Batching
Last updated: 3 minutes read.
Tyk Streams is able to join sources and sinks with sometimes conflicting batching behaviours without sacrificing its strong delivery guarantees. Therefore, batching within Tyk Streams is a mechanism that serves multiple purposes:
Performance
For most users the only benefit of batching messages is improving throughput over your output protocol. For some protocols this can happen in the background and requires no configuration from you. However, if an output has a batching
configuration block this means it benefits from batching and requires you to specify how you’d like your batches to be formed by configuring a batching policy:
output:
kafka:
addresses: [ todo:9092 ]
topic: tyk_stream
# Either send batches when they reach 10 messages or when 100ms has passed
# since the last batch.
batching:
count: 10
period: 100ms
However, a small number of inputs such as kafka must be consumed sequentially (in this case by partition) and therefore benefit from specifying your batch policy at the input level instead:
input:
kafka:
addresses: [ todo:9092 ]
topics: [ tyk_input_stream ]
batching:
count: 10
period: 100ms
output:
kafka:
addresses: [ todo:9092 ]
topic: tyk_stream
Inputs that behave this way are documented as such and have a batching
configuration block.
Sometimes you may prefer to create your batches before processing, in which case if your input doesn’t already support a batch policy you can instead use a broker, which also allows you to combine inputs with a single batch policy:
input:
broker:
inputs:
- resource: foo
- resource: bar
batching:
count: 50
period: 500ms
This also works the same with output brokers.
Compatibility
Tyk Streams is able to read and write over protocols that support multiple part messages, and all payloads travelling through Tyk Streams are represented as a multiple part message. Therefore, all components within Tyk Streams are able to work with multiple parts in a message as standard.

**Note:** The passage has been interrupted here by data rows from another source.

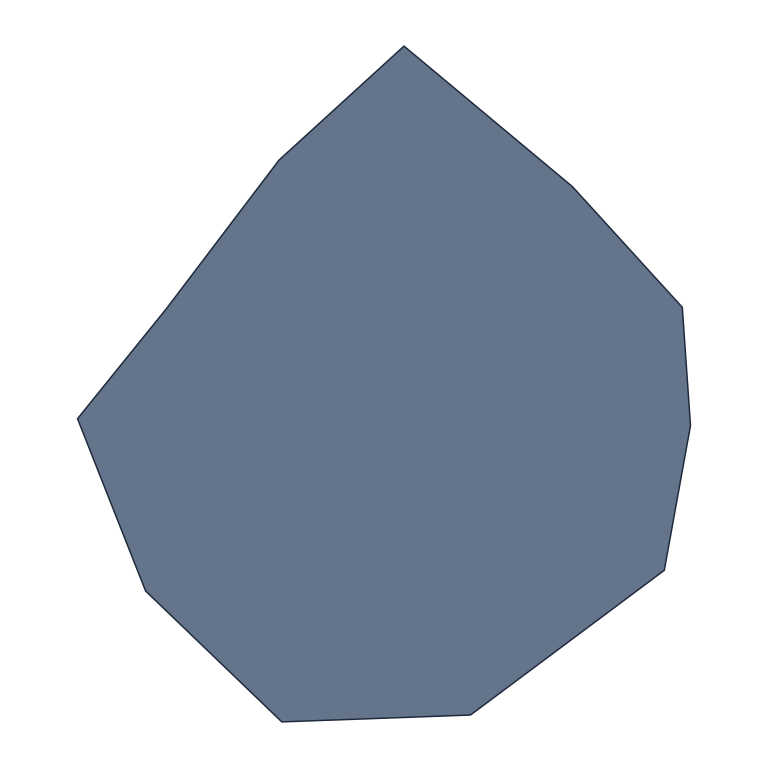 the Municipality of Naftalan
{"feature_id": "AZE-5561", "entity_name": "Naftalan", "entity_type": "Municipality", "adm_level": 1, "iso_a3": "AZE", "parent_name": "Azerbaijan", "parent_adm1": "", "projection": "orthographic", "projection_center": [46.827, 40.508], "detail": "fine", "context": "isolated", "style": "filled", "palette": "slate", "viewbox_px": 768, "rotation_deg": 0, "n_neighbors": 0, "source": "natural_earth", "source_scale": "10m", "svg_char_len": 273}
<svg xmlns="http://www.w3.org/2000/svg" viewBox="0 0 768 768"><path d="M404.0,46.1L572.4,186.6L682.3,307.3L690.5,425.6L664.3,570.3L470.5,715.0L281.8,721.9L145.6,591.0L77.5,418.7L166.6,308.4L279.0,160.1L404.0,46.1Z" fill="#64748b" stroke="#1e293b" stroke-width="1.5"/></svg>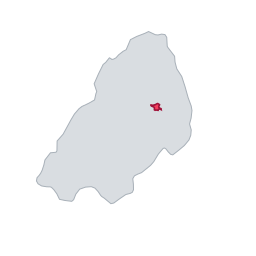 Chhubu, Punakha, Bhutan shown in context, rotated 125°
{"feature_id": "84629894B89279896100925", "entity_name": "Chhubu", "entity_type": "district", "adm_level": 2, "iso_a3": "BTN", "parent_name": "Bhutan", "parent_adm1": "Punakha", "projection": "natural_earth1", "projection_center": [89.837, 27.663], "detail": "fine", "context": "in_parent", "style": "filled", "palette": "rose", "viewbox_px": 256, "rotation_deg": 125, "n_neighbors": 0, "source": "geoboundaries", "source_scale": "gbopen_adm2", "svg_char_len": 3041}
<svg xmlns="http://www.w3.org/2000/svg" viewBox="0 0 256 256"><g transform="rotate(125 128 128)"><path d="M199.2,110.1L198.9,111.7L197.2,116.0L196.2,120.6L197.1,124.4L200.8,128.9L205.8,132.5L212.1,132.8L217.9,131.4L220.3,132.0L223.5,138.0L225.7,143.2L222.7,148.6L221.1,153.3L220.5,156.7L220.9,158.1L222.8,160.9L225.0,165.5L225.3,169.7L223.9,172.6L220.9,174.0L217.7,173.6L215.1,173.6L211.8,174.1L206.6,175.7L201.8,177.7L192.8,177.3L189.2,173.1L187.5,173.1L179.3,178.6L170.3,177.6L154.1,179.4L147.3,179.9L140.3,179.2L136.8,178.1L130.2,174.3L124.2,171.5L118.2,174.0L116.1,174.5L111.2,181.1L100.7,183.2L90.2,184.8L87.1,183.9L81.2,183.5L81.0,182.0L81.1,180.5L79.8,179.3L77.4,178.1L73.3,177.6L68.0,176.0L64.9,174.4L54.2,176.7L47.9,173.3L40.8,168.5L37.2,166.5L35.9,159.1L34.6,156.8L31.8,154.3L30.3,151.3L31.5,148.3L38.6,142.7L39.2,141.4L42.5,131.0L47.1,127.2L51.6,121.9L55.0,113.5L61.5,104.9L68.7,96.1L73.7,88.9L77.0,85.6L83.7,82.0L89.4,79.9L93.3,75.1L98.0,72.4L102.9,71.2L110.0,71.8L116.8,73.6L124.3,75.9L125.1,77.9L124.5,81.3L123.4,84.8L123.4,86.5L124.5,87.5L131.8,88.2L140.7,87.6L145.7,88.1L156.8,91.3L160.1,93.5L163.5,95.3L166.8,95.0L171.0,91.3L175.4,88.1L178.2,87.6L180.2,88.6L183.7,91.6L191.1,94.4L197.6,96.6L199.8,98.6L199.1,107.2L199.2,110.1Z" fill="#d9dde1" stroke="#a8b0b8" stroke-width="1"/><path d="M93.9,111.3L93.7,111.5L93.3,111.7L93.2,112.0L93.2,112.3L93.3,112.4L93.3,112.5L93.5,112.7L93.5,112.8L93.4,112.9L93.4,113.0L93.4,113.3L93.4,113.5L93.4,113.8L93.5,113.8L93.5,114.0L93.5,114.3L93.4,114.3L93.3,114.5L93.2,114.6L93.1,114.8L92.9,115.0L92.7,115.1L92.4,115.2L92.3,115.3L92.2,115.3L92.0,115.2L91.9,115.2L91.8,115.3L91.7,115.3L91.4,115.5L91.2,115.5L91.2,115.4L90.9,115.4L90.9,115.5L90.9,115.8L90.8,116.0L90.7,116.2L90.7,116.3L90.8,116.4L90.8,116.5L90.9,116.8L90.8,117.0L90.8,117.3L90.8,117.5L90.9,117.8L91.0,117.9L91.1,118.0L91.3,118.0L91.5,118.1L91.6,118.3L91.8,118.4L92.0,118.5L92.3,118.6L92.5,118.6L92.8,118.7L93.0,118.8L93.0,119.0L93.3,119.2L93.5,119.2L93.6,119.3L93.8,119.3L94.0,119.4L94.0,119.6L94.0,119.8L94.3,120.0L94.6,120.1L94.7,120.3L94.8,120.5L95.0,120.7L95.1,120.8L95.3,120.9L95.3,121.0L95.5,121.2L95.5,121.3L95.5,121.5L95.7,121.8L95.8,121.8L95.9,122.0L95.8,122.3L95.9,122.5L96.0,122.5L96.1,122.4L96.3,122.2L96.5,122.1L96.5,121.9L96.4,121.9L96.4,121.7L96.5,121.5L96.5,121.4L96.6,121.2L96.5,120.9L96.4,120.8L96.4,120.7L96.3,120.4L96.3,120.2L96.3,119.9L96.2,119.9L96.1,119.7L96.2,119.4L96.1,119.2L96.0,118.9L96.0,118.7L96.1,118.4L96.3,118.3L96.4,118.2L96.3,117.9L96.6,117.7L96.8,117.6L97.0,117.5L97.1,117.4L97.3,117.2L97.5,117.1L97.8,117.0L97.8,116.9L97.9,116.7L98.0,116.7L98.0,116.4L98.0,116.2L97.9,116.2L97.8,115.9L97.7,115.9L97.5,115.7L97.4,115.7L97.3,115.4L97.2,115.3L97.2,115.2L97.0,114.9L96.9,114.8L96.9,114.6L96.7,114.3L96.7,114.2L96.3,114.0L96.3,113.9L96.2,113.9L95.9,113.8L95.9,113.7L95.8,113.8L95.7,113.8L95.4,113.8L95.1,113.6L94.9,113.5L94.7,113.4L94.4,113.0L94.3,112.9L94.2,112.7L94.2,112.4L94.2,112.2L94.1,111.9L94.1,111.7L93.9,111.5L93.9,111.3Z" fill="#f43f5e" stroke="#9f1239" stroke-width="1.5"/></g></svg>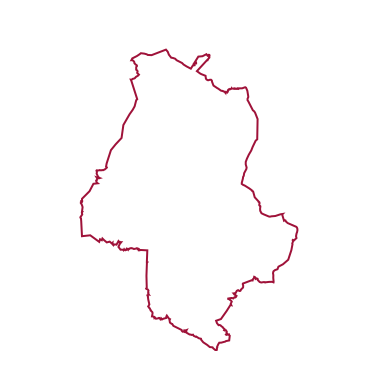 Zitácuaro, Michoacán, Mexico (Robinson projection), rotated 299°
{"feature_id": "50627088B99906362708440", "entity_name": "Zitácuaro", "entity_type": "district", "adm_level": 2, "iso_a3": "MEX", "parent_name": "Mexico", "parent_adm1": "Michoacán", "projection": "robinson", "projection_center": [-100.356, 19.436], "detail": "fine", "context": "isolated", "style": "outline", "palette": "rose", "viewbox_px": 384, "rotation_deg": 299, "n_neighbors": 0, "source": "geoboundaries", "source_scale": "gbopen_adm2", "svg_char_len": 5967}
<svg xmlns="http://www.w3.org/2000/svg" viewBox="0 0 384 384"><g transform="rotate(299 192 192)"><path d="M269.7,223.5L287.6,214.0L291.9,208.8L292.7,207.3L293.0,205.6L298.7,197.1L299.2,196.1L300.4,195.4L302.3,195.2L303.1,194.7L307.4,191.3L309.4,188.7L309.4,187.7L307.0,185.6L304.8,181.7L305.0,182.8L304.6,182.6L304.5,181.6L304.8,181.6L304.7,181.4L304.0,181.4L302.8,179.2L303.3,179.0L303.1,178.6L302.7,178.4L301.8,176.8L301.9,176.5L301.6,176.6L301.4,176.4L300.5,175.5L300.4,175.6L299.9,175.2L300.1,174.9L299.6,174.6L299.6,174.4L298.8,174.1L297.8,174.3L297.7,174.5L297.1,174.7L295.8,174.5L295.6,173.8L295.8,173.6L295.6,173.5L295.7,172.3L296.1,171.7L295.2,172.4L295.6,171.3L296.1,171.0L295.3,171.2L295.3,169.9L295.1,169.8L294.7,168.1L295.1,165.0L295.1,163.7L295.5,159.2L298.1,156.1L299.1,155.3L299.4,154.3L298.9,153.3L297.5,151.9L297.4,150.3L297.9,149.2L300.2,147.5L299.6,142.9L299.6,141.5L300.1,137.7L314.9,141.3L314.9,141.7L316.6,141.7L317.8,142.0L317.9,141.7L319.7,141.3L320.3,140.7L320.2,140.2L319.9,140.0L319.2,139.7L319.1,140.1L318.7,139.7L319.5,137.8L315.8,135.3L313.5,131.9L306.5,131.5L307.2,132.8L306.4,133.3L304.4,131.5L304.0,131.8L303.8,132.4L303.0,131.4L299.3,131.2L299.2,126.3L299.4,122.8L300.0,120.8L299.8,114.6L300.4,112.7L300.0,110.4L299.4,108.7L300.9,105.2L302.9,102.8L303.9,100.2L292.1,90.3L290.4,86.8L290.5,85.7L289.9,83.2L288.6,80.0L287.1,79.4L284.2,77.9L279.9,75.0L277.9,75.1L278.1,75.4L278.4,76.7L278.0,78.0L277.6,78.6L276.8,79.1L276.2,80.8L276.1,82.1L275.9,82.5L275.4,82.8L274.7,82.6L274.1,82.7L271.9,83.9L271.7,85.1L271.2,85.9L269.6,86.3L268.9,88.7L267.4,88.3L265.6,87.2L263.8,86.8L263.0,86.2L262.2,85.3L260.9,84.7L260.6,84.0L259.6,85.3L246.6,99.1L245.3,98.7L239.1,100.3L235.3,100.3L229.7,99.7L217.3,99.5L205.1,104.2L196.7,102.1L189.3,100.8L175.6,103.5L172.6,104.5L172.4,105.3L172.1,105.7L169.5,104.8L167.9,103.6L167.7,102.9L166.8,101.9L166.4,100.6L165.7,100.1L164.7,98.1L164.3,98.1L163.5,99.1L161.8,99.7L160.1,102.0L159.4,103.8L159.5,104.6L158.8,103.9L158.5,101.5L157.8,102.7L156.8,102.8L156.3,103.0L155.6,102.6L155.3,102.7L154.1,104.2L153.9,105.3L151.4,101.8L143.0,102.0L132.8,99.1L131.6,99.7L131.2,100.1L130.5,99.4L130.2,99.4L130.1,99.8L130.2,100.5L129.6,100.6L128.6,100.0L128.4,100.1L127.7,101.5L126.2,103.2L125.6,103.7L121.5,105.3L121.6,105.7L120.5,105.7L119.1,106.9L115.8,106.6L115.4,106.9L115.1,107.7L112.7,109.3L100.0,117.2L104.8,124.0L103.4,135.0L106.1,134.5L106.1,136.5L107.9,136.2L107.3,138.3L106.6,141.9L108.7,144.1L108.1,146.8L109.0,147.1L108.1,147.5L107.7,148.0L107.4,149.0L108.3,148.9L108.6,150.4L108.4,150.5L109.0,150.5L109.3,151.5L113.4,151.5L113.1,152.2L113.3,152.7L113.0,152.9L113.8,154.4L111.4,154.0L108.3,154.3L106.9,157.5L107.6,158.6L108.1,160.2L108.0,160.4L109.0,160.4L108.7,161.0L108.8,161.9L109.4,162.0L109.5,162.5L110.8,162.5L110.4,164.1L111.4,164.0L111.5,164.6L112.9,165.2L113.3,166.1L113.6,166.3L113.9,167.5L113.9,168.5L114.1,169.0L115.6,170.7L116.1,171.0L116.4,172.7L115.6,172.7L115.8,173.7L115.3,173.9L115.7,174.6L116.2,174.8L119.3,181.2L108.8,186.5L108.9,187.0L108.2,186.9L96.6,192.8L86.4,198.8L85.3,198.7L85.1,199.1L85.3,200.6L84.7,201.7L83.1,202.2L82.6,202.9L81.8,203.0L81.4,203.8L81.3,203.4L80.5,203.5L80.0,203.1L79.0,204.4L78.7,204.4L76.6,206.0L73.0,209.2L70.6,209.2L70.3,210.2L69.9,210.6L69.8,211.5L68.4,213.2L68.5,213.6L68.1,214.0L67.8,215.3L67.5,215.8L66.6,216.4L63.8,217.3L64.3,218.3L64.0,219.7L63.7,220.0L64.4,220.1L63.7,221.9L65.5,224.1L65.8,224.1L66.1,224.7L65.2,226.3L65.6,226.6L65.9,227.2L66.3,227.0L66.1,227.6L67.3,228.4L69.3,230.5L70.7,229.9L71.7,229.9L70.1,233.2L70.1,234.4L69.1,234.4L67.1,236.0L66.8,238.0L67.0,238.7L65.9,240.6L66.3,249.8L65.6,250.4L65.3,251.5L65.8,251.9L65.9,252.9L67.1,252.5L67.0,253.2L67.8,253.3L68.0,253.7L68.6,254.2L67.9,254.2L67.0,254.8L66.3,254.9L66.2,258.9L66.7,260.1L66.7,260.8L67.7,262.1L67.2,262.8L67.0,263.7L67.1,264.2L67.2,265.6L67.6,265.8L67.4,269.0L68.0,271.0L67.2,271.7L66.0,274.7L65.6,279.6L65.0,282.7L66.1,285.3L65.6,286.3L65.1,288.9L65.8,290.2L66.6,290.0L67.6,289.4L68.2,289.5L68.8,289.0L71.7,288.8L73.4,288.9L74.4,290.6L77.3,293.6L78.1,294.0L80.2,296.5L84.6,294.7L84.8,293.9L85.4,293.4L83.7,291.3L83.8,290.8L85.3,291.2L85.6,290.4L86.6,290.2L87.1,289.5L87.5,288.6L86.7,287.8L86.7,287.1L87.6,287.2L87.9,286.9L88.1,285.5L88.7,284.3L88.8,282.9L89.2,281.6L89.0,280.5L88.4,279.8L89.4,277.4L91.1,275.5L94.9,278.9L104.9,280.0L111.9,280.4L112.1,281.2L112.9,280.1L115.4,279.9L115.6,279.5L115.9,278.7L116.2,276.4L115.9,274.7L118.3,277.7L118.7,278.4L118.9,279.7L120.6,280.2L120.8,281.0L121.4,281.3L122.7,281.3L122.9,278.8L123.3,277.9L123.7,279.0L124.2,278.4L124.7,279.1L127.3,279.1L128.5,279.9L128.4,281.3L128.6,281.8L129.0,282.2L129.5,282.3L130.3,282.1L132.9,282.9L133.4,282.9L134.9,282.2L136.1,281.0L136.6,280.9L144.0,287.2L143.8,287.5L144.0,287.9L145.2,287.6L146.8,287.9L148.0,287.5L148.1,288.0L147.8,289.1L147.5,289.5L146.9,289.9L147.7,290.5L147.9,291.3L147.8,291.6L146.9,292.2L146.5,293.5L146.1,294.8L146.4,296.4L148.2,298.7L148.3,299.8L148.8,300.1L149.3,301.0L150.5,302.6L152.0,305.1L152.4,306.2L152.5,307.1L152.9,307.0L156.3,304.7L158.8,303.4L160.3,302.2L162.0,301.7L162.7,301.9L164.0,302.5L165.9,304.2L168.6,303.8L172.9,306.6L179.4,309.0L189.3,307.1L195.1,305.2L195.5,304.7L198.3,304.2L198.7,303.7L199.0,302.6L199.1,304.7L202.4,305.7L203.8,304.4L206.5,303.5L207.7,303.4L209.8,302.7L211.1,301.8L211.7,301.1L212.1,300.2L211.2,290.8L211.8,288.2L212.4,287.6L212.3,286.6L211.6,286.3L216.0,281.8L216.8,282.0L215.3,280.1L211.4,276.5L209.2,273.2L208.6,272.6L208.1,271.9L207.8,270.9L207.2,265.4L207.1,263.1L208.6,260.8L210.3,259.7L212.5,258.8L212.8,258.5L212.7,258.0L213.2,257.1L215.0,256.5L215.4,255.8L215.6,255.8L215.7,255.1L215.9,255.1L217.8,249.4L222.1,245.2L222.0,244.3L222.5,243.5L222.9,240.5L223.2,234.9L223.0,233.3L223.2,231.6L224.1,231.1L228.4,230.0L229.9,229.4L231.3,229.4L233.7,228.5L238.4,228.4L239.9,227.9L242.2,225.6L244.4,224.4L247.7,223.9L252.1,223.6L257.0,223.7L260.8,223.2L267.7,222.8L269.7,223.5Z" fill="none" stroke="#9f1239" stroke-width="2"/></g></svg>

When messages reach an output that doesn’t support multiple parts the message is broken down into an individual message per part, and then one of two behaviours happen depending on the output. If the output supports batch sending messages then the collection of messages are sent as a single batch. Otherwise, Tyk Streams falls back to sending the messages sequentially in multiple, individual requests.
This behaviour means that not only can multiple part message protocols be easily matched with single part protocols, but also the concept of multiple part messages and message batches are interchangeable within Tyk Streams.
Batch Policy
When an input or output component has a config field batching
that means it supports a batch policy. This is a mechanism that allows you to configure exactly how your batching should work on messages before they are routed to the input or output it’s associated with. Batches are considered complete and will be flushed downstream when either of the following conditions are met:
- The
byte_size
field is non-zero and the total size of the batch in bytes matches or exceeds it (disregarding metadata.) - The
count
field is non-zero and the total number of messages in the batch matches or exceeds it. - The
period
field is non-empty and the time since the last batch exceeds its value.
This allows you to combine conditions:
output:
kafka:
addresses: [ todo:9092 ]
topic: tyk_stream
# Either send batches when they reach 10 messages or when 100ms has passed
# since the last batch.
batching:
count: 10
period: 100ms
If your configured pipeline is processing messages that are batched before they reach the batch policy then they may circumvent the conditions you’ve specified here, resulting in sizes you aren’t expecting.